David McCulley (53:28.063) That was great, Bernard. Just one last question. So we try to end our recordings just with something that demonstrates our humanity. So we're just curious if there's something that you personally like to do or that your lab group likes to do for fun outside of work. It could be something you guys do together or anything that just is something you do outside of your research. It's a good way to take a break.

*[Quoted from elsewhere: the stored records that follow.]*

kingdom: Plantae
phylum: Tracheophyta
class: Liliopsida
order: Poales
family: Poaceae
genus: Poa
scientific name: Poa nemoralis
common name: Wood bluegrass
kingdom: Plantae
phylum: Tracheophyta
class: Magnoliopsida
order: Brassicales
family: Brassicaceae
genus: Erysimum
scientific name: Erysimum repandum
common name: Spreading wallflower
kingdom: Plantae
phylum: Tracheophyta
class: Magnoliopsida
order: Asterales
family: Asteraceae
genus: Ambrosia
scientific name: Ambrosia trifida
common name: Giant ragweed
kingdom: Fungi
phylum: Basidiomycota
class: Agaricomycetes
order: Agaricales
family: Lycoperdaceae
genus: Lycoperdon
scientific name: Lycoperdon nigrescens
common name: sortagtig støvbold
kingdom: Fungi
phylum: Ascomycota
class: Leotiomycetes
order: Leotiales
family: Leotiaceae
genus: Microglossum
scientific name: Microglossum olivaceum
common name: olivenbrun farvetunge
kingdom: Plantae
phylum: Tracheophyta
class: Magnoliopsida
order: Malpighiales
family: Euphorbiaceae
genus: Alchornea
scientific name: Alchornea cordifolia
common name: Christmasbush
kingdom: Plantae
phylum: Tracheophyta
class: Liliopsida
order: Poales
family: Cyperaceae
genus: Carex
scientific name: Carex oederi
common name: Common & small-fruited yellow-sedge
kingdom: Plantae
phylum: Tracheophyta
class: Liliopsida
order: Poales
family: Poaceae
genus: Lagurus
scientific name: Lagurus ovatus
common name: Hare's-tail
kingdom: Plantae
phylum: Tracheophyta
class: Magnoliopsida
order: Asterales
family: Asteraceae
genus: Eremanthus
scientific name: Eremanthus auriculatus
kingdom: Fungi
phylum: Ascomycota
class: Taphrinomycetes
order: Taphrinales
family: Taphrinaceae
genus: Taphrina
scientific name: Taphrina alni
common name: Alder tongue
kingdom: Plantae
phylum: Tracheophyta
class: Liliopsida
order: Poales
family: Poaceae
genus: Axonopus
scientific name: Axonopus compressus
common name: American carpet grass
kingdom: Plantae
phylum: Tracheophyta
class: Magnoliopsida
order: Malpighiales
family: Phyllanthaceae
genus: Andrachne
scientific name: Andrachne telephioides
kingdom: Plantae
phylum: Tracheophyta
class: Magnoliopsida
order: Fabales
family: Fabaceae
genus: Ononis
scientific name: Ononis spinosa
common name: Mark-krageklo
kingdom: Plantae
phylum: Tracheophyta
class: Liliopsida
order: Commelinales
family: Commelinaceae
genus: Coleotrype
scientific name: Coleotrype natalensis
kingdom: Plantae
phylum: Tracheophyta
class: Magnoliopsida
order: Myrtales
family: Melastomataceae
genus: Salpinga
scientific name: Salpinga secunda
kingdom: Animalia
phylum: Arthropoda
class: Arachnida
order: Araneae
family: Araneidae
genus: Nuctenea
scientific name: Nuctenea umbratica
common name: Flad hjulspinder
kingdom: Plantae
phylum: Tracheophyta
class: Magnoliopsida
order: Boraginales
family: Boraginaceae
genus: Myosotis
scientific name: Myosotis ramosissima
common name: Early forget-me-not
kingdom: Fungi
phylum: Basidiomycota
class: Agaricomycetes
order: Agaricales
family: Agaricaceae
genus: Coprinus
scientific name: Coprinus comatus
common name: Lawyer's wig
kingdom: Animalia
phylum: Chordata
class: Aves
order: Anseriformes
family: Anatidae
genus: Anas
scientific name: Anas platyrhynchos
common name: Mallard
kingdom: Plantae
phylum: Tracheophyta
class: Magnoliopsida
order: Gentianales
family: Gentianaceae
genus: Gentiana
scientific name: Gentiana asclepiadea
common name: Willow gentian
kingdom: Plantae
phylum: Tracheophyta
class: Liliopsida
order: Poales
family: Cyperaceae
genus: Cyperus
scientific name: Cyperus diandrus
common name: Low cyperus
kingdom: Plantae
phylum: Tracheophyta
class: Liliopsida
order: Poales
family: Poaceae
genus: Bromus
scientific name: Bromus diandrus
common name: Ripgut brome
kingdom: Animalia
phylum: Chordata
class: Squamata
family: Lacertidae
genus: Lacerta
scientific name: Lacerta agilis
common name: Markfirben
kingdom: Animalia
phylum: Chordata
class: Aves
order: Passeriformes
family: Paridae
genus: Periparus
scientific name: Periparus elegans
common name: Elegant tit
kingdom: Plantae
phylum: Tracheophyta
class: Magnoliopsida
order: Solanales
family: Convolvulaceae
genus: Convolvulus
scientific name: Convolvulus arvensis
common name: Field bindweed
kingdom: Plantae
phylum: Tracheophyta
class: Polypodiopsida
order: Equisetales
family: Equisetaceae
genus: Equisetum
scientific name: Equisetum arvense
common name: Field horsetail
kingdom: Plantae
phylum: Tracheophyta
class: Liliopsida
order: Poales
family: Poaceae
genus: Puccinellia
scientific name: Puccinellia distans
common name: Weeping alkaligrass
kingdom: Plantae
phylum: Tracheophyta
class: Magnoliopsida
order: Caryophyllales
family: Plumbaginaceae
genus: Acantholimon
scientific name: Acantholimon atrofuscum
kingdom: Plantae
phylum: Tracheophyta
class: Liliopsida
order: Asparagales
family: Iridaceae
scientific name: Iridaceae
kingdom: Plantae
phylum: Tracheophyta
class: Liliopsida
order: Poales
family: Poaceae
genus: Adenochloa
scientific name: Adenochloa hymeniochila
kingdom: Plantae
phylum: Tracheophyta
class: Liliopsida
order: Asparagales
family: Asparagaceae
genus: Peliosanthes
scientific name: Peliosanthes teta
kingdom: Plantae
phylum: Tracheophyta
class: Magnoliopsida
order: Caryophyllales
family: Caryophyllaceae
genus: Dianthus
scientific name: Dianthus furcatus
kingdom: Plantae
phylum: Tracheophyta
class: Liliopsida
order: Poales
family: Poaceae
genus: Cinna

Bernard Thébaud (53:55.756) Yeah, so the one fun thing I think is that each of our projects has a superhero acronym. And so it keeps, I think it keeps people motivated. It also probably speaks to the pediatric nature of the lab. We remain kids. I think there's a reason why we choose this subspecialty. And so each of the projects has a superhero acronym. For example, the MSC trial that we started is called HULK. So H-U-L-K, Helping Under-Developed Lungs with Cells. And there are some others that I hope will see the light in the clinic in the next five years. One is the Avenger and one is Spider-Man. And I won't say more. You will see. You will see when it happens. Another thing is when younger students in the lab start doubting about taking the next steps in their project, they're hesitating to do this experiment. Yeah, after we discuss ad nauseam about the experimental design and so on and so forth, at some point you got to do it, right? And so that's also a light motif where we mentioned these two things on the whiteboard. So it becomes clear. Yeah, just do it.

David McCulley (54:04.789) Aw.

Bernard Thébaud (continuation) Everyone knows that. And the other one is impossible is nothing. And so it keeps the motivation high. And one last thing I forgot to say about the advice for new investigators, early career investigators, is to watch on YouTube the Steve Jobs commencement speech...

David McCulley (55:51.829) Motivation.

Bernard Thébaud (56:11.15) ...to Stanford University students in 2005. It's very motivating and it has lots of, I think, good advice for young people.

David McCulley (56:36.233) Bernard, just wanted to say thank you again for taking time to talk with us today. It was awesome to hear about what's motivated you to do the work that you're doing, the questions that you have worked on, and inspirational on the way from outstanding mentors and taking advantage of great opportunities. So thank you so much for taking time.

Bernard Thébaud (56:56.396) Yeah, thank you very much for inviting me and I hope that it will be fun and also inspirational for your audience.

Misty Good (57:06.317) Incredibly inspirational and thank you on behalf of all of our team but also the babies and their families who, you know, are waiting right for the next therapy that hopefully your team can bring us. So we appreciate all of your hard work and your team's dedication to this really important work. Thank you.

Bernard Thébaud (57:27.096) Thank you.